##### Records for processing #####

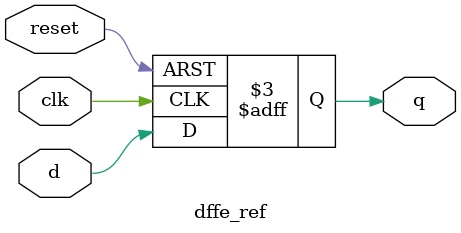
<source format=v>
module dffe_ref(q, d, clk, reset);

    //Inputs
    input d, clk, reset;
    //Internal wires
    wire reset;
    //Output
    output q;
    //Register
    reg q;

    //Intialize q to 0
    initial
    begin
        q = 1'b0;
    end

    //Set value of q on positive edge of the clock or clear
    always @(posedge clk or posedge reset) begin
        //If reset is high, set q to 0
        if (reset) begin
            q <= 1'b0;
        end
        else begin
            q <= d;
        end
    end

endmodule

</source>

#####

What is needed
The answer must consist of every line from the data that holds the string "reset".

Your solution
module dffe_ref(q, d, clk, reset);
    input d, clk, reset;
    wire reset;
    always @(posedge clk or posedge reset) begin
        //If reset is high, set q to 0
        if (reset) begin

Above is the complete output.